Commentators are considering whether the proposed changes will strengthen the position of employers in regard to collective bargaining. Obviously the intention is that greater clarity will be provided in respect of issues that have required judicial intervention in the past and it is hoped that the changes will help to avoid protracted disputes like the Ports of Auckland dispute.
Flexible working arrangements
Currently New Zealand follows the UK in that the right to request flexible working hours under the Act is only available to those employees who are responsible for the care of another person. Employees will no doubt welcome the proposed amendment, which extends to all employees the right to request flexible working arrangements.
However, in practice this change will just put in place a statutory right to request flexibility (there is still no statutory obligation to provide it). Even under the current legislation, forward-thinking employers are already considering requests for flexible working arrangements from all employees, not just those with caring responsibilities
Rest and meal breaks
Another issue which has required judicial intervention in the past is that of rest and meal breaks. The Act currently specifies when breaks ought to be taken during a period of work, but despite the best intentions of both parties that is often not possible, particularly in sole charge situations. The proposed change will allow the parties to the employment relationship to negotiate break times in good faith and will give greater flexibility, a move that will be welcomed by many.
Continuity of employment
Changes are proposed to part 6A and here we see another differentiation based on the size of the employer (trial periods could initially only be implemented by employers with fewer than 20 employees). It is proposed that incoming employers with 19 or fewer employees will be exempt from the part 6A requirements. As New Zealand has a considerable number of employers in this small to medium sized category, this is a significant change.
Provision of information
In regard to the provision of information, the floodgates were arguably opened by the Employment Court’s decision in Vice Chancellor of Massey University v Wrigley  ERNZ 138. The Bill proposes a change to the duty of good faith such that an employer in this situation is not obliged to provide an affected employee with access to confidential information if the information is:
- about another identifiable individual; or
- evaluative or opinion material compiled for the purpose of making a decision about the continuity of the employee’s employment; or
- about the identity of the person who supplied the evaluative or opinion material.

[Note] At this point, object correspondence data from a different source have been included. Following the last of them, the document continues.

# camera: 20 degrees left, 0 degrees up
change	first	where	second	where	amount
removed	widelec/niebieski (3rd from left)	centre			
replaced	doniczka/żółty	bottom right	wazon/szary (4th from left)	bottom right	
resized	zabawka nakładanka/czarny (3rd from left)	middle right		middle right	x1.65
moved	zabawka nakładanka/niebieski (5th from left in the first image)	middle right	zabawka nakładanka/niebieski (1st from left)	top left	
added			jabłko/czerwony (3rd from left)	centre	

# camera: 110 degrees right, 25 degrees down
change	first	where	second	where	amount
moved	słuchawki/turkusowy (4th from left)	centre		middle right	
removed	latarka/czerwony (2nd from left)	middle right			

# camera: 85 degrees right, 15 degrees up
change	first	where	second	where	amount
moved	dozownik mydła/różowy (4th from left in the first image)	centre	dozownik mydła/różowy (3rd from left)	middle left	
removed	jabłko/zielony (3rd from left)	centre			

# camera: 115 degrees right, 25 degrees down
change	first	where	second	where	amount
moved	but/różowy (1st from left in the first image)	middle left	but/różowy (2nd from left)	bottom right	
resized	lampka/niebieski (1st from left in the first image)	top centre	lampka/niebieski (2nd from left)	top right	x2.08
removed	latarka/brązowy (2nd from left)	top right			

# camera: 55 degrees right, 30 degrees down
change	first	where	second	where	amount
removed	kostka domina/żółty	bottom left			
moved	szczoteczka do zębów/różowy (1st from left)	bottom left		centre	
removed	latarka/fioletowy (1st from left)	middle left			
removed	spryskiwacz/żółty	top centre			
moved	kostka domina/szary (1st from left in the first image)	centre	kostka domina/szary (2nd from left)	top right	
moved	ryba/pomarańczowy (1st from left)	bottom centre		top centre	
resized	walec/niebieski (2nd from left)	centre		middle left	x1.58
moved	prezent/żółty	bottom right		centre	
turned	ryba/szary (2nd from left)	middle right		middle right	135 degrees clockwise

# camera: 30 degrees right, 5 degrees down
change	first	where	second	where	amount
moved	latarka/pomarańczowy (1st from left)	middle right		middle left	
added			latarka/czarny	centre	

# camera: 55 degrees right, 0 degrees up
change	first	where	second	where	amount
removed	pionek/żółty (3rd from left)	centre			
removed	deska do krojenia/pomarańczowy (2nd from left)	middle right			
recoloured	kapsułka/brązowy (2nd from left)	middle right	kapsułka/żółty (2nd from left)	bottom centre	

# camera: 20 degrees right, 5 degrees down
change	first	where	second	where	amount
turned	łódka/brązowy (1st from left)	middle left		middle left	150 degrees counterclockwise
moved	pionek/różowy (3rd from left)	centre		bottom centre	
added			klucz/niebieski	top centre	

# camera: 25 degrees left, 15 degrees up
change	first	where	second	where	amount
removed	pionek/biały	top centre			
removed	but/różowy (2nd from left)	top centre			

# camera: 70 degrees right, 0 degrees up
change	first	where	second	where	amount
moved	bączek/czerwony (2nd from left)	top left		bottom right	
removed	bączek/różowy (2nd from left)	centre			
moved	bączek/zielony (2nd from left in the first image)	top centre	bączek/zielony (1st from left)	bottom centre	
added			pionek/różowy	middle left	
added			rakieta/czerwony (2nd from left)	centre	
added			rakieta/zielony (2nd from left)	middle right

The proposed changes will be welcomed by employers, many of whom have struggled with this requirement post-Wrigley.
The Employment Relations Authority is also facing changes with the Bill proposing a requirement that the Authority must either provide an oral determination at the end of an Investigation Meeting, followed by a written determination within 3 months, or provide an oral indication of its findings, subject to the provision of additional evidence, to be followed by a written determination within 3 months.
Given the Authority was set up to offer low level, cost-effective and prompt access to justice for parties to an employment relationship, such changes are consistent with the Authority’s mandate.
It is pleasing to see areas requiring past judicial intervention being addressed. Of course, the ultimate test is whether the proposed changes will in fact address the issues.